Voyage
Ce nouvel hôtel reflète parfaitement l’histoire et les grandeurs anciennes de la cité majorquine. Quant à ses prestations, elles lui confèrent un charme résolument romanesque.
Rien n’indique la réception à l’entrée du Can Bordoy. On entre dans cet hôtel comme dans une vieille maison de vacances de famille. Et on en ressort un peu déboussolé. Posez vos valises dans cet établissement le temps d’une escapade à Palma et vous vous retrouverez au centre de toutes les attentions. L’impeccable sens du service des majordomes de cette demeure passe par l’écoute et l’échange avec le commun des mortels – oubliez le personnel d’hôtel impersonnel –, jusqu’à de délicates attentions, comme l’arrangement quotidien des fleurs dans votre chambre. Tous les sens sont ici choyés.

◆ ◆ ◆ ◆

Objectif. Dans l'extrait de page sur l'hôtel Can Bordoy, quelle délicate attention des majordomes est donnée en exemple ?

Données affichées.

◆ ◆ ◆ ◆

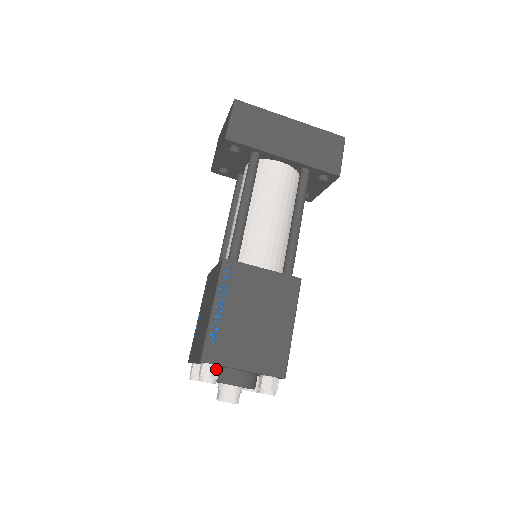
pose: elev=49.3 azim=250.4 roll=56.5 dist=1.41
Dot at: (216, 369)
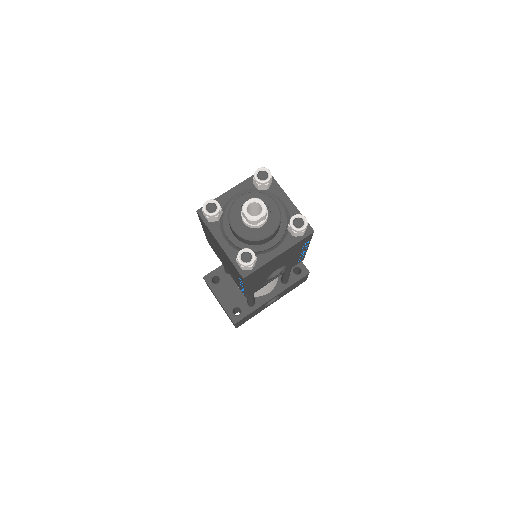
Dot at: occluded
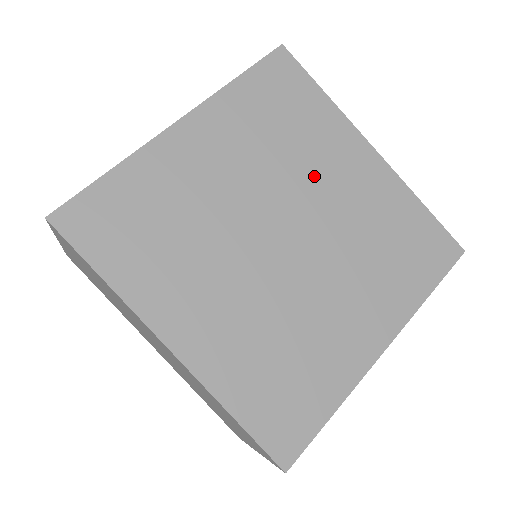
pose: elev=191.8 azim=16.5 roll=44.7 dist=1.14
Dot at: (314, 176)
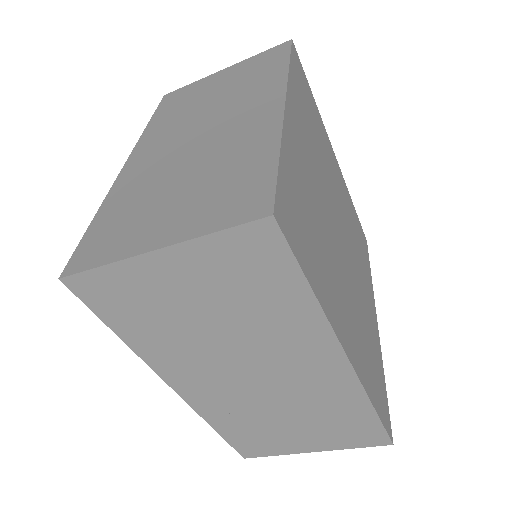
Dot at: (358, 264)
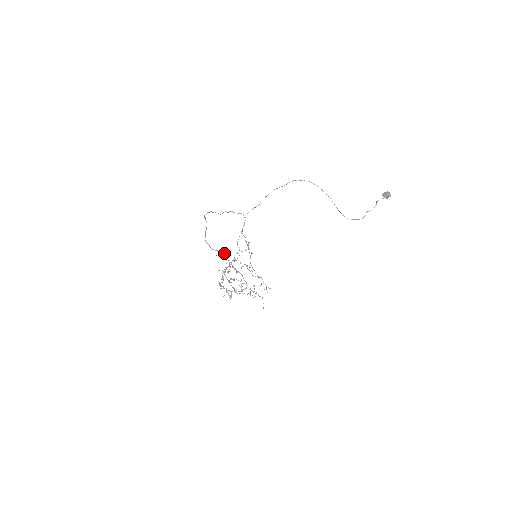
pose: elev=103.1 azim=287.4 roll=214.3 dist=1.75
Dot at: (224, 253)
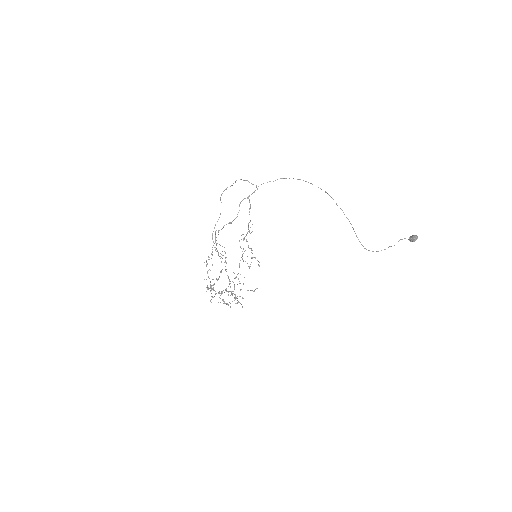
Dot at: (225, 258)
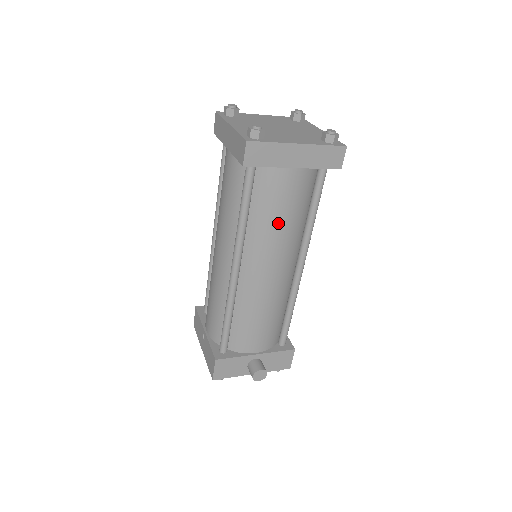
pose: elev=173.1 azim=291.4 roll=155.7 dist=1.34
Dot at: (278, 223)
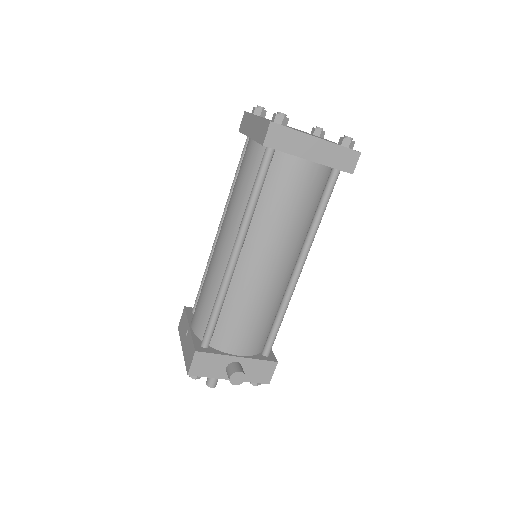
Dot at: (285, 214)
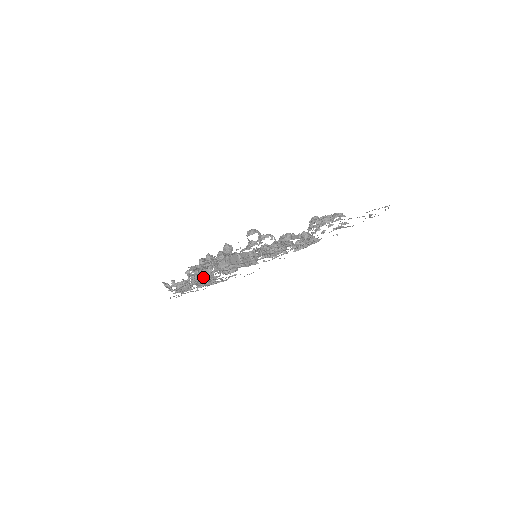
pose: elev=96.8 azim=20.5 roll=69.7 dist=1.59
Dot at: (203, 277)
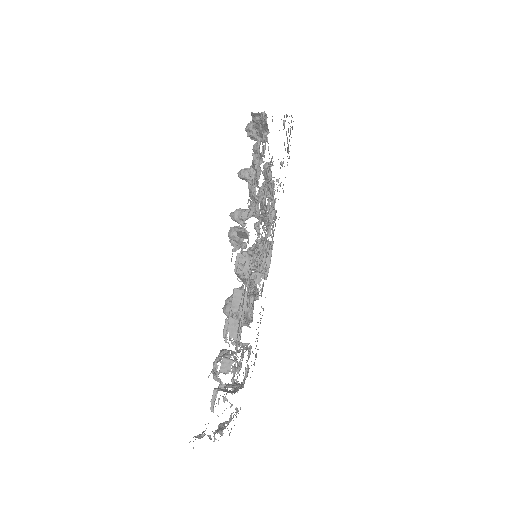
Dot at: (242, 308)
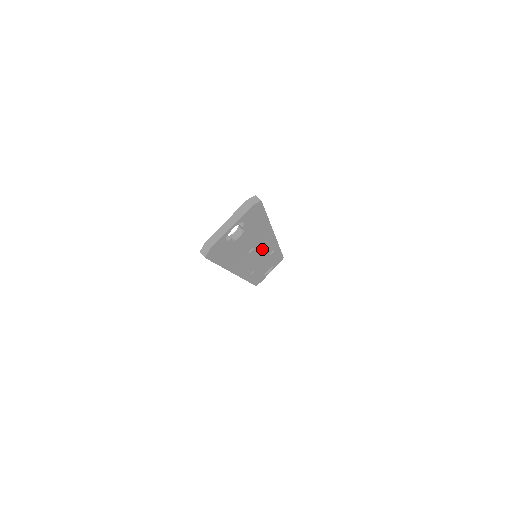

◆ ◆ ◆ ◆

Réponse. L'arrangement quotidien des fleurs dans la chambre.